No mundo globalizado, onde ciência e tecnologia promovem ganho de produtividade e competitividade, o Brasil com honrosos exemplos participou de corridas tecnológicas. O de maior destaque é a Embraer, uma das maiores fabricantes da aviação mundial. Os seus aviões são resultados de anos de pesquisa de seus cientistas, a maioria oriunda do Instituto Tecnológico da Aeronáutica. Também é oportuno ressaltar os desenvolvimentos com tecnologia nacional realizados pela Embrapa, Petrobras e Vale.

Apoiada no capital e na tecnologia foi histórico o relacionamento das telecomunicações com assuntos industriais. O Código Brasileiro de Telecomunicações, em 1962, já buscava promover e estimular o desenvolvimento da indústria de telecomunicações. Desde a sua criação, a Telebras contava com um Departamento de Pesquisa e Desenvolvimento, que evoluiu em 1976 para uma Diretoria de Tecnologia, à qual se vinculou o Centro de Pesquisa e Desenvolvimento – CPqD (uma entidade privada a partir de 1998).


Produzir componentes eletrônicos poderia ter sido a diferença entre a inserção ativa do Brasil na economia internacional e a condição de dependência tecnológica. A questão não era nova no país, pois desde os anos 70 havia tentativas de planejamento industrial. Algumas, como a reserva de mercado, foram danosas. Outras produziram resultados, como o desenvolvimento das centrais telefônicas digitais com preços abaixo dos praticados pelos fabricantes multinacionais. Essas razões motivaram a inclusão no projeto de lei de disposições que foram bem recebidas pelo Congresso Nacional e sancionadas em Leis (LGT e Funttel).

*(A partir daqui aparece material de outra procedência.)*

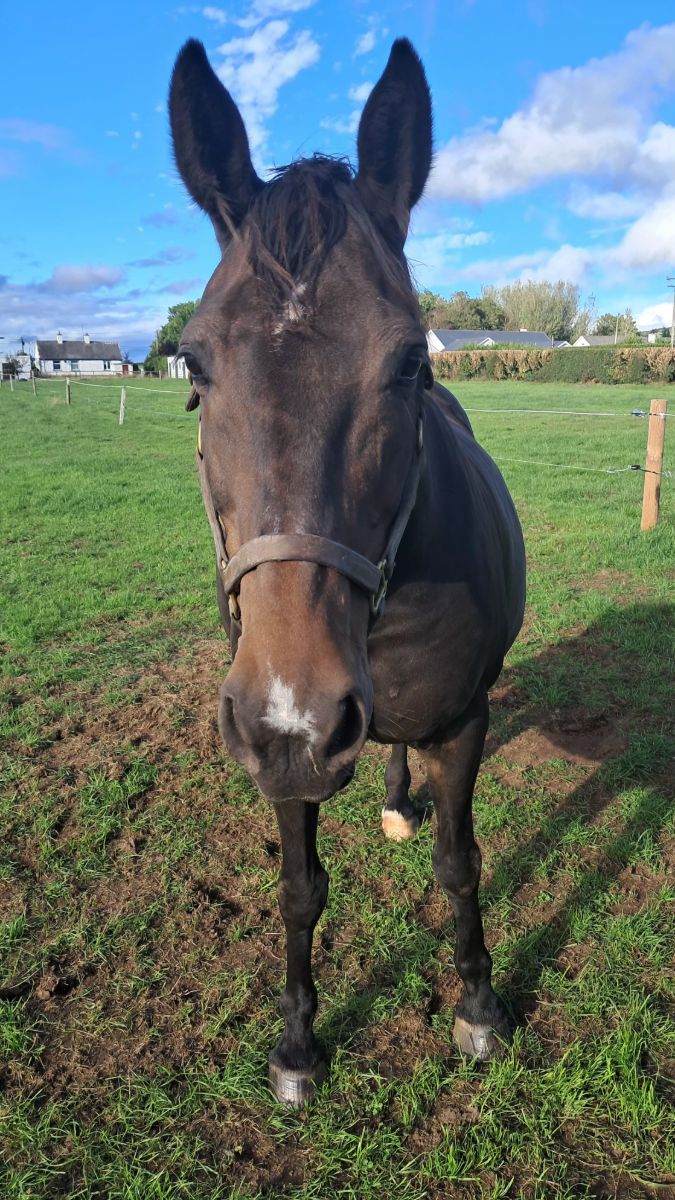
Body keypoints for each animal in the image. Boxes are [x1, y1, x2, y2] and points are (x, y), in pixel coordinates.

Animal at [168, 36, 526, 1105]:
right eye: (195, 365)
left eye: (407, 360)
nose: (300, 712)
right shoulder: (273, 749)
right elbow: (298, 889)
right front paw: (297, 1043)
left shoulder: (463, 722)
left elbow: (459, 865)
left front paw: (478, 1006)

Assim, em função do que é notícia, espero que a demanda da vacina contra a Covid-19 não contagie o edital da tecnologia de 5ª geração (5G) conduzido pela Anatel. O tema é relevante e não pode, nem deve representar um ponto de desgaste que comprometa as relações diplomáticas e comerciais entre nações amigas. Sabemos que o avanço da economia chinesa nos últimos 20 anos tem por base investimentos e estímulos aos setores de infraestrutura de base, incentivos ao setor de TICs e em biotecnologia. Mediante planejamento estratégico, de longo prazo, suas empresas se tornaram referências mundiais. E o Brasil, consciente, ou inconscientemente, perdura em ser um país exportador de commodities.

Na questão 5G, deixemos a Anatel desempenhar suas competências legais e sem interferências. Isso não quer dizer que devamos abrir mão da preocupação de estabelecer políticas cibernéticas relacionadas à tecnologia 5G. A Anatel, com a força da lei que a criou, dispõe de um sábio conselho diretor e uma brilhante área técnica. O assunto é deveras importante para todos os países. Mas, prioritariamente, a hora é de negociar uma vacina para uma calamidade pandêmica sem precedentes.

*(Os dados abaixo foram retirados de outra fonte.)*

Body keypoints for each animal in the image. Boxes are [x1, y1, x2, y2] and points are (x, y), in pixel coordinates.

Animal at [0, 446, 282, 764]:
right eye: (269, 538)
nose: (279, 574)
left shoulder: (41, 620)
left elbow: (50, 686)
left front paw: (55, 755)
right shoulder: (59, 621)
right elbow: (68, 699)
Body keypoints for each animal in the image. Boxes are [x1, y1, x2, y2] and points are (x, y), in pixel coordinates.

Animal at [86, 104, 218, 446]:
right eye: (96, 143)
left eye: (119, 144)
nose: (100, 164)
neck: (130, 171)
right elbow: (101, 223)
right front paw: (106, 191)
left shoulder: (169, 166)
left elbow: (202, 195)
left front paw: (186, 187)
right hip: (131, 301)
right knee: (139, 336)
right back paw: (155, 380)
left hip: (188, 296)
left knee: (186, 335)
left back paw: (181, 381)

Em países democráticos as instituições têm que ser fortalecidas de forma amistosa a evitar que relações pessoais prejudiquem os interesses científicos e tecnológicos nacionais. Na grande nação que é o Brasil, além de nossos pais e professores precisamos de cientistas, diálogo e entendimentos. Evitar rotas de colisão com outras nações também é preciso. Portanto, além da escassez de investimentos, há que se prestigiar os observadores, influenciadores e líderes junto às entidades de inovação e pesquisa científica, de forma ideal e real, para fomentar o bem-estar social.

No Brasil, ante a pandemia que limita a economia mundial, precisamos nos conscientizar da importância do desenvolvimento científico nacional. Todos percebemos que se trata de um fator estratégico para o nosso futuro. Mas, infelizmente, como não investimos adequadamente em desenvolvimento científico e tecnológico, precisamos de uma estratégia sofisticada perante às nações parceiras (americanas, europeias e asiáticas), porém de forma menos conflituosa e mediante negociação, para encontrar efeitos econômicos positivos para o País.

Juarez Quadros é Engenheiro Eletricista. Foi ministro de Estado das Comunicações e presidente da Anatel.